It's not quite what the nation has been clamouring for. But the sight of Kate Middleton on the cover of Hello gazing adoringly into the big brown eyes of the new addition to her family - cocker spaniel Lupo - might just be awe-inspiring enough to placate the demand for a human heir for a few months at least.
Yes, the puppy could be a public-quelling move. But it is possible that, keen for a baby (as the tabloids repeatedly assure us she is) but with a schedule and partly absent husband which make this year an infeasible time to get one, Kate has been advised that a puppy can provide similar emotional benefits.
That's certainly the conclusion of a number of psychologists the press have drafted in to analyse the motivation for the latest Windsor. If so, I wonder who gave Kate such advice. Judging by what I've seen in the last year, it's likely to have been a mum who knows how it feels to finally accept, once and for all, that you're not having any more babies.
Three friends of mine have bought puppies in the last six months. None of them had ever mentioned the idea of getting a dog while their youngest children were still toddlers. Now that I come to think of it, in all three cases, the subject only came up after their youngest started primary school last summer.
Losing your 'last' child to the big bad world of school, knowing the slow separation which such a step brings, is a tough time for many mums. The idea that you will never again curl up with a little one cradled into your belly, their breath synchronised with yours, is hard to take.
You begin to dwell on what feels like a cruelly brief time in your life when your knee-high disciple instinctively grabbed your hand the minute you opened the front door and spent most of the ensuing walk gazing up at you adoringly, the idea of questioning your great wisdom and ability to solve all problems of the universe never occurring. The days when a hug from you cured everything from a bad dream or a sore leg to a disappointing Kinder egg.

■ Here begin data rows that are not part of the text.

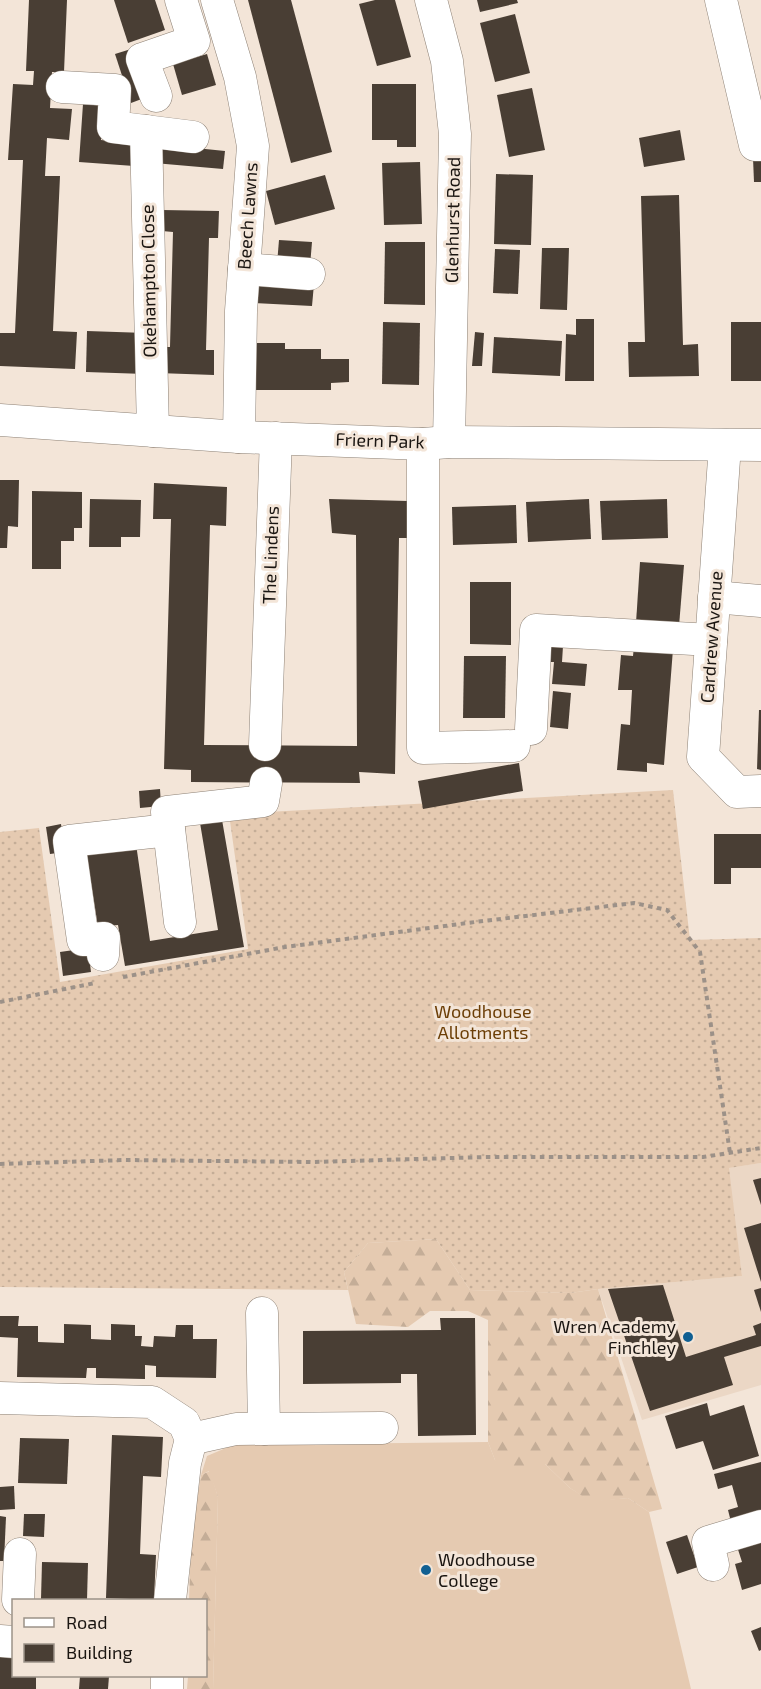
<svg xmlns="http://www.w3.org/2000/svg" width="761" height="1689" viewBox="0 0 761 1689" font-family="'Exo 2',sans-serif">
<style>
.built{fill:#ebd7c5}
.grass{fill:#e5cab1}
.forest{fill:url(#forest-firs)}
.garden{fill:url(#garden-dots)}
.building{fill:#493e34}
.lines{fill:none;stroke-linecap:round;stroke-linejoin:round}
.minor-casing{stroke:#8d8175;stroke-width:33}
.path{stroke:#9c9188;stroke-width:4;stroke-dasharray:4.5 4.5;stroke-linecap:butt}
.minor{stroke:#fff;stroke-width:32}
.poi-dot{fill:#105f92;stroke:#f3e5d8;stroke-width:2}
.labels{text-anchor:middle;stroke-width:6;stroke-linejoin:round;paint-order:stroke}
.street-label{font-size:18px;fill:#1a1511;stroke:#f3e5d8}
.park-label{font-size:18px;fill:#6c3e06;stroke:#f3e5d8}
.poi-label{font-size:18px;fill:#1a1511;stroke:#f3e5d8;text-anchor:end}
</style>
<defs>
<pattern id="forest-firs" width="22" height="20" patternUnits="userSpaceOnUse" patternTransform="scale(1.5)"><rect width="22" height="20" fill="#e5cab1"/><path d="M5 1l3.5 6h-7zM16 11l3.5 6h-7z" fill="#c4ad97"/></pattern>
<pattern id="garden-dots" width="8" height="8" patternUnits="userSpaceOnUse" patternTransform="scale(1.5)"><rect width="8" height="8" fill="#e5cab1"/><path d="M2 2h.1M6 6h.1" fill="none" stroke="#c4ad97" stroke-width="1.8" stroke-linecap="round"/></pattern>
</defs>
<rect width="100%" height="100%" fill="#f3e5d8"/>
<path class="built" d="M761 1163V1385L642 1420 598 1289 742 1276 728 1168Z"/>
<path class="grass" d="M488 1442 495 1460 545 1464 570 1488 591 1501 628 1498 649 1512 691 1689H213L218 1497 209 1471 201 1475 207 1456 233 1445Z"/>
<g class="forest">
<path d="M436 1239 470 1290 570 1293 598 1289 662 1509 649 1512 628 1498 591 1502 570 1488 545 1464 512 1472 495 1460 488 1442V1320L468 1311H430L408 1327 356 1324 344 1272 368 1243Z"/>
<path d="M210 1471 218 1497 213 1689H187L188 1676H206V1600H189L191 1538 201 1475Z"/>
</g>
<path class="garden" d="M673 790 690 940 761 938V1163L729 1168 742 1276 598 1289 570 1293 470 1290 436 1239 368 1243 344 1272 348 1290 0 1287V832L39 828 60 982 248 949 229 814Z"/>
<g class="building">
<path d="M29 0H67L64 72H52L50 108 72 109 69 140 47 138 45 176H60L53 331 77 332 75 369 0 366V333H15L23 160H8L13 84 33 85 34 71H26Z"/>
<path d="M114 0H155L165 30 128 43Z"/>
<path d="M248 0H291L332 152 291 163Z"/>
<path d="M375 0H395L411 57 377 66 359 4Z"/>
<path d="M477 0H517L518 3 480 12Z"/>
<path d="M515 14 530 73 495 82 480 23Z"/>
<path d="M131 49 147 97 131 103 115 54Z"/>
<path d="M207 54 216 85 182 95 173 64Z"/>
<path d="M372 84H416V147H397V140H372Z"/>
<path d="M532 88 545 150 509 157 497 95Z"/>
<path d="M83 104 104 106 101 140 136 144 134 166 79 162Z"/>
<path d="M680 130 685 160 644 167 639 138Z"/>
<path d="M156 144 225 151 223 169 154 163Z"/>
<path d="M761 157V182H754L753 158Z"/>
<path d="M420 162 422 224 384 225 382 163Z"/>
<path d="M496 174 533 175 531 245 494 244Z"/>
<path d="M325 175 335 209 275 225 266 191Z"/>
<path d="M679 195 683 345 698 344 699 376 629 377 628 342H645L641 196Z"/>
<path d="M162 210 219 211 218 238H209L206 350H214V375L158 373 159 347H170L173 232 162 231Z"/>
<path d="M279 240 312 242 310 266 277 264Z"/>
<path d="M385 242H425V305L384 304Z"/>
<path d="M542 248H569L567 310 540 309Z"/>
<path d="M495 249 520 250 518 294 493 293Z"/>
<path d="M254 281 314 284 312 306 253 303Z"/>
<path d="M576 319H594V381H565L566 334 576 335Z"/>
<path d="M383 322 420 323 419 385 382 384Z"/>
<rect x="731" y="322" width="30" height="59"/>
<path d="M87 331 146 333 145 374 86 372Z"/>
<path d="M475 332 484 333 482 366H472Z"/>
<path d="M494 337 562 341 560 376 492 373Z"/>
<path d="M251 343H285V349H321V359H349V382L331 383V390H251Z"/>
<path d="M0 480H19L18 527 8 526 7 548H0Z"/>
<path d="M154 483 227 487 226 526 210 525 204 745 357 746 356 535 332 533 329 499 408 501V538H399L395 774 359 772 360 783 191 782V770L164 769 171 519H153Z"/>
<path d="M32 491 82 492V528H74V541H61V569H32Z"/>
<path d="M90 499 141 500 140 537H121V547H89Z"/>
<path d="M589 499 591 539 528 542 526 502Z"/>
<path d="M667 499 668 538 602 540 600 501Z"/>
<path d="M516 505 517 543 453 545 452 507Z"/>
<path d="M640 562 684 565 679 626 636 623Z"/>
<path d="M470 582H511V645L470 644Z"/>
<path d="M544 644 563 646 562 662 587 664 585 686 552 684 554 662H543Z"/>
<path d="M634 646 673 649 664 765 647 763V772L617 770 621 724 630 725 632 690H618L621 655 633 656Z"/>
<path d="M464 656H506L505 718H463Z"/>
<path d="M553 691 571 693 568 729 550 727Z"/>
<path d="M759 710H761V770L757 769Z"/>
<path d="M519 763 523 791 423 809 418 781Z"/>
<path d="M160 789 161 806 140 808 139 791Z"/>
<path d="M221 814 244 947 125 966 118 925 98 927 86 851 136 844 150 941 218 930 199 817Z"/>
<path d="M61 824 65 852 50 854 46 827Z"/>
<path d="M714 834H761V868H731V884H714Z"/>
<path d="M88 948 91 972 63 976 60 952Z"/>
<path d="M761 1178V1205L753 1180Z"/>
<path d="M761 1223V1282L744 1228Z"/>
<path d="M663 1285 686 1357 756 1335 753 1326 761 1323V1346L724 1357 733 1385 650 1411 608 1289Z"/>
<path d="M761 1288V1312L754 1290Z"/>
<path d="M0 1316H19L18 1326H38V1342L64 1343V1324L91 1325V1339L111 1340V1324L135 1325V1336H142L141 1346 153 1347 154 1336 175 1337 176 1325H193V1339H217L216 1378 156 1377V1366L145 1365V1379L96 1378V1368H87L86 1378 17 1377 18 1338 0 1337Z"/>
<path d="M440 1318H475L476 1435 418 1436 417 1374H401V1383L303 1384V1331L441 1330Z"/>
<path d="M707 1403 710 1416 744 1405 759 1456 713 1470 703 1441 676 1449 665 1416Z"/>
<path d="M112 1435 163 1437 161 1477 143 1476 140 1554 156 1555 154 1600 106 1598Z"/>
<path d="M20 1438 69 1439 67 1484 18 1483Z"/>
<path d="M761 1462V1523L733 1530 728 1510 738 1507 732 1485 718 1489 714 1474Z"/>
<path d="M14 1486 15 1509 0 1510V1487Z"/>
<path d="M24 1514H45L44 1537 23 1536Z"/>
<path d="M0 1516 6 1517 4 1561H0Z"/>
<path d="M761 1530V1584L742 1590 735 1564 742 1562 734 1537Z"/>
<path d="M687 1535 698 1567 677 1574 666 1542Z"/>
<path d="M42 1562 88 1563 87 1600 41 1599Z"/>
<path d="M761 1627V1650L759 1651 751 1631Z"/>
<path d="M0 1654H14V1676H36V1689H0Z"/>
<path d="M80 1676H109L108 1689H79Z"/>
</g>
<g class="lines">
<defs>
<g id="minor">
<path d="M217 0 240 77 253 146 241 311 239 437"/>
<path d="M431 0 447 61 455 134 449 442"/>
<path d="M721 0 755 145H761"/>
<path d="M62 87 115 90 113 127 193 137"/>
<path d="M156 96 142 59 194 41 181 0"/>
<path d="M146 131 153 431"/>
<path d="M244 269 309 274"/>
<path d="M0 420 239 437 423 444 449 442 761 445"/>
<path d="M423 444V748L514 746"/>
<path d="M725 445 703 757 737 792 761 791"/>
<path d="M714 597 761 601"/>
<path d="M531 729 536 630 711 640"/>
<path d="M265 745 276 438"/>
<path d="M180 922 167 812 263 801 266 783"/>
<path d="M103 955 104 938 83 940 69 841 169 830"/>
<path d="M262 1313 264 1429"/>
<path d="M0 1398 152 1402 184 1423 191 1439 185 1463 170 1600"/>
<path d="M191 1439 236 1429 382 1428"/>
<path d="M713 1565 708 1542 761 1526"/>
<path d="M18 1600 20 1554"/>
<path d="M0 1641 14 1642"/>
<path d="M167 1689V1676"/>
</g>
</defs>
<use href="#minor" class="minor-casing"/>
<g class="path">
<path d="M123 977 285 947 475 922 634 903 667 910 700 952 730 1153"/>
<path d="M0 1002 95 983"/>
<path d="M0 1164 125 1160 312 1162 488 1157H703L761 1148"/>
</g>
<use href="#minor" class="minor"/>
</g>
<g class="poi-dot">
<circle cx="688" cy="1337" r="6"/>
<circle cx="426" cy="1570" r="6"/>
</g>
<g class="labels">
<g class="street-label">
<text transform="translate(248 216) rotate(-86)" y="6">Beech Lawns</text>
<text transform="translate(453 220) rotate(-89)" y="6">Glenhurst Road</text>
<text transform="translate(149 281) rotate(-91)" y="6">Okehampton Close</text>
<text transform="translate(380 441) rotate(2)" y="6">Friern Park</text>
<text transform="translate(271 555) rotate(-88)" y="6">The Lindens</text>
<text transform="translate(712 637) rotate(-86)" y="6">Cardrew Avenue</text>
</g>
<g class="park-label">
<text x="483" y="1018">Woodhouse<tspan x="483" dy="21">Allotments</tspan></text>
</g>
<g class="poi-label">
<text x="676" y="1333">Wren Academy<tspan x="676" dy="21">Finchley</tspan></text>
<text x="438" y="1566" text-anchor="start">Woodhouse<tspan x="438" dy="21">College</tspan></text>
</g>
</g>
<rect x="12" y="1599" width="195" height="78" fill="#f3e5d8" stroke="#9c9288" stroke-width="1.5"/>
<rect x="24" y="1618" width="30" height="9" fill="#ffffff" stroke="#9c9288" stroke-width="1.5"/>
<text x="66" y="1629" font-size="18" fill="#1a1511">Road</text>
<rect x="24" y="1644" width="30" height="18" fill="#493e34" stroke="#9c9288" stroke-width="1.5"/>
<text x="66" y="1659" font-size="18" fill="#1a1511">Building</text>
</svg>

Yes, there may one day be grandchildren, but that's a helluva wait. And truthfully, it's not the same. They will never be 'yours' in the same way.
Having spent many hours miserably musing over such thoughts, I fully understand the attraction of buying a dog at this point in your life.
As one of my friends said of her new terrier, she's just like my baby, except she'll never grow out of her unconditional love for me, she'll always jump up and down with excitement when I come home, and she'll never be embarrassed when I cuddle her in public.
This friend spends most night watching TV with her dog's head happily resting on her thigh, her two growing daughters playing in their room upstairs. My husband thinks she's crazy but I understand her new-found content- ment. So much so I'm beginning to seriously consider launching the torturous process of persuading him - not an animal lover - to agree to a hairy new addition to our family in the near future.
And for every person (almost always a man oddly) who's informed me that emotional substitutes aren't healthy, I say, if there's a way to fill a hole, why not grab a spade? So enjoy your puppy, Kate - for you, the best has yet to come.